Super CSV provides a wide variety of useful cell processors, but you are free to write your own if need to. If you think other people might benefit from your custom cell processor, send us a patch and we'll consider adding it to the next version of Super CSV.

So how do you write a custom cell processor?

Let's say you're trying to read a CSV file that has a day column, and you've written your own enumeration to represent that.

package org.supercsv.example;

/**
 * An enumeration of days.
 */
public enum Day {
        MONDAY, TUESDAY, WEDNESDAY, THURSDAY, FRIDAY, SATURDAY, SUNDAY
}

You could write the following processor to parse the column to your enum (ignoring the case of the input).

package org.supercsv.example;

import org.supercsv.cellprocessor.CellProcessorAdaptor;
import org.supercsv.cellprocessor.ift.CellProcessor;
import org.supercsv.exception.SuperCsvCellProcessorException;
import org.supercsv.util.CsvContext;

/**
 * An example of a custom cell processor. 
 */
public class ParseDay extends CellProcessorAdaptor {
        
        public ParseDay() {
                super();
        }
        
        public ParseDay(CellProcessor next) {
                // this constructor allows other processors to be chained after ParseDay
                super(next);
        }
        
        public Object execute(Object value, CsvContext context) {
                
                validateInputNotNull(value, context);  // throws an Exception if the input is null
                
                for (Day day : Day.values()){
                        if (day.name().equalsIgnoreCase(value.toString())){
                                // passes the Day enum to the next processor in the chain
                                return next.execute(day, context);
                        }
                }
                
                throw new SuperCsvCellProcessorException(
                        String.format("Could not parse '%s' as a day", value), context, this);
        }
}

The important things to note above are:

  • the processor must extend CellProcessorAdaptor - this ensures it implements the CellProcessor interface and can be chained to other processors
  • it has a no-args constructor (for when this is the last or only processor in the chain)
  • it has constructor that allows another processor to be chained afterwards (it must call super(next))
  • if the processor required further configuration, additional parameters could be added to the constructors
  • input is mandatory for this processor, so it calls its inherited validateInputNotNull() method, which throws an Exception for null input
  • the return statement for the execute() method actually invokes the execute() method of the next processor in the chain.
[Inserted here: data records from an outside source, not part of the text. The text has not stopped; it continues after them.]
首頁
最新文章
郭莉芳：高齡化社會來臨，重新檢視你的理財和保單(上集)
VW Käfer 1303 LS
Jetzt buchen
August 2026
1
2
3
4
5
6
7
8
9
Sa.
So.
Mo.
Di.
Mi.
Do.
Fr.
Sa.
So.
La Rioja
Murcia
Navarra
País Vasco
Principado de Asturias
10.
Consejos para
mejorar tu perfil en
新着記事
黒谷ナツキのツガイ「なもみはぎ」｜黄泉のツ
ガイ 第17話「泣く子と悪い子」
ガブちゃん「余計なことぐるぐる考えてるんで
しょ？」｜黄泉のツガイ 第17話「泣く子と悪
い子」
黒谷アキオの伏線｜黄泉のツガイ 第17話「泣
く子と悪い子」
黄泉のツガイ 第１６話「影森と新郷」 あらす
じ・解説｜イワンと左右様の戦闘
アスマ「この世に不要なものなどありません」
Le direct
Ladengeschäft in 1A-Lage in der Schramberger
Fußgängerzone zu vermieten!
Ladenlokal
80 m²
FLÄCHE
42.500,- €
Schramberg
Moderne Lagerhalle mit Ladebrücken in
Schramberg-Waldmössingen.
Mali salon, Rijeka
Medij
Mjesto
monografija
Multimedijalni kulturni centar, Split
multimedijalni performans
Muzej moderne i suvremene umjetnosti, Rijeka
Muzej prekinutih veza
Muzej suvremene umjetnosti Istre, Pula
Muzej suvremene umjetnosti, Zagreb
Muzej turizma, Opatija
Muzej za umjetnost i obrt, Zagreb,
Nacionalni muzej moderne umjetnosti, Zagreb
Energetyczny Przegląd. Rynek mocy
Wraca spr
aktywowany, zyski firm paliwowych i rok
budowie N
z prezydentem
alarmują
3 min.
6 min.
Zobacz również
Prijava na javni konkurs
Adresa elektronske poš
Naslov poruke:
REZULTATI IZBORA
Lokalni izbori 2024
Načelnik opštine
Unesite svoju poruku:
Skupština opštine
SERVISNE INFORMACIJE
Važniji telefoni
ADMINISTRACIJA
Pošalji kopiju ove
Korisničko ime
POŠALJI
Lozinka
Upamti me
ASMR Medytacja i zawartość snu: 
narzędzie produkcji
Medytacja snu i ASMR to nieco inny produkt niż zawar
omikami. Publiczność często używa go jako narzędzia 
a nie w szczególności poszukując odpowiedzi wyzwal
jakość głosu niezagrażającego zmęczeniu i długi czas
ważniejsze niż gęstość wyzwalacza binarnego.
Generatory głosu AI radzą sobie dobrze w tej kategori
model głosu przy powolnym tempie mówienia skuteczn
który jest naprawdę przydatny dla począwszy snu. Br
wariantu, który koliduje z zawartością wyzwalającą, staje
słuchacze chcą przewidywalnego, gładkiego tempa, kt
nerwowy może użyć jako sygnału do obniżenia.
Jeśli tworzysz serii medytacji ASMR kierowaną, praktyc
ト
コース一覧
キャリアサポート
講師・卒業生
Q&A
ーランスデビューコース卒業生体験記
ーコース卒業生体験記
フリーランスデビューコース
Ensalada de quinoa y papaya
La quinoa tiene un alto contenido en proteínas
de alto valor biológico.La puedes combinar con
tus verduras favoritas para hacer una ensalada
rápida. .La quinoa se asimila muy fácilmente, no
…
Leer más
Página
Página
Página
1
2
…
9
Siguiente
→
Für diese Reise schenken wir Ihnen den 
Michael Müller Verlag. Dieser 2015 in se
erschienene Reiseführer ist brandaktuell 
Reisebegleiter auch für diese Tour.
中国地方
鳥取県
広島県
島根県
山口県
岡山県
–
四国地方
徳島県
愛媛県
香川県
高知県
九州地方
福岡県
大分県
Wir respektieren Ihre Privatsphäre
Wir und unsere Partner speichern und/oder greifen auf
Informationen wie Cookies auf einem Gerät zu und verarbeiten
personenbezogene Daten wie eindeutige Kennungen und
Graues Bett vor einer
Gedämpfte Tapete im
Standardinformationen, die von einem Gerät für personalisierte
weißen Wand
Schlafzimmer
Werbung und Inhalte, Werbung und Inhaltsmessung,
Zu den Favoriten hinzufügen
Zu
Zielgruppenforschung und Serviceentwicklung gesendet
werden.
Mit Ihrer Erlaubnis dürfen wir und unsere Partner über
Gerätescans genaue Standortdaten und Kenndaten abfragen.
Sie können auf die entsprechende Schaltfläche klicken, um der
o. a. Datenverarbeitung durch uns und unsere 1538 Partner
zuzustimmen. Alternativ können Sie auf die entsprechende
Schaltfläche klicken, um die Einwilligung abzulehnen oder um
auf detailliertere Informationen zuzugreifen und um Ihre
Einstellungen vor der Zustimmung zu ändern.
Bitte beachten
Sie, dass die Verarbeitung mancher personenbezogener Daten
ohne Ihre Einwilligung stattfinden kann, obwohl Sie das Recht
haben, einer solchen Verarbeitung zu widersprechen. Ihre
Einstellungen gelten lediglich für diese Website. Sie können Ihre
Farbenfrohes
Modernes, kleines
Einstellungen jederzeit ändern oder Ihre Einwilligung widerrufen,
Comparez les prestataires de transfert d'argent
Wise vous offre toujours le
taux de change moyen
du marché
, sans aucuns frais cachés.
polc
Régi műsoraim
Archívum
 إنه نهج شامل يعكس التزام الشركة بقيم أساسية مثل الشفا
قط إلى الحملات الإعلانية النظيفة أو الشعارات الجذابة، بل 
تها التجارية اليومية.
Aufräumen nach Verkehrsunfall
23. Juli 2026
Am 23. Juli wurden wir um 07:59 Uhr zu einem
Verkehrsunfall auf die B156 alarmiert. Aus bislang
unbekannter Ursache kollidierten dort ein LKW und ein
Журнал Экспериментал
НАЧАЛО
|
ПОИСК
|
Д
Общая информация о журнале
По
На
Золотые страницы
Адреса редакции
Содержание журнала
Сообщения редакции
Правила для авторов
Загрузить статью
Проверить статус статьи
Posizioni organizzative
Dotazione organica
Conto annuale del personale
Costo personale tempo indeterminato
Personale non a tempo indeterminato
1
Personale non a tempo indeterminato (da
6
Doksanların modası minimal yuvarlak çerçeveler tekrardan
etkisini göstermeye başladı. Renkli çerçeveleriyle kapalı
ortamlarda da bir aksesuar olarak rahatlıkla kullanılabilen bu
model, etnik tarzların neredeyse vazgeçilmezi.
If there is no next processor, the value will simply be returned, otherwise the next processor is free to perform additional processing. If your processor doesn't allow chaining at all, then you could simply return the value instead (i.e. return day; in the above example).
  • if the processor fails to parse the input (it doesn't match any of the days), it throws an Exception with a meaningful message, the current context (which will contain the line/row/column numbers), and a reference to the processor.

For more ideas, take a look at the existing cell processors in the project source.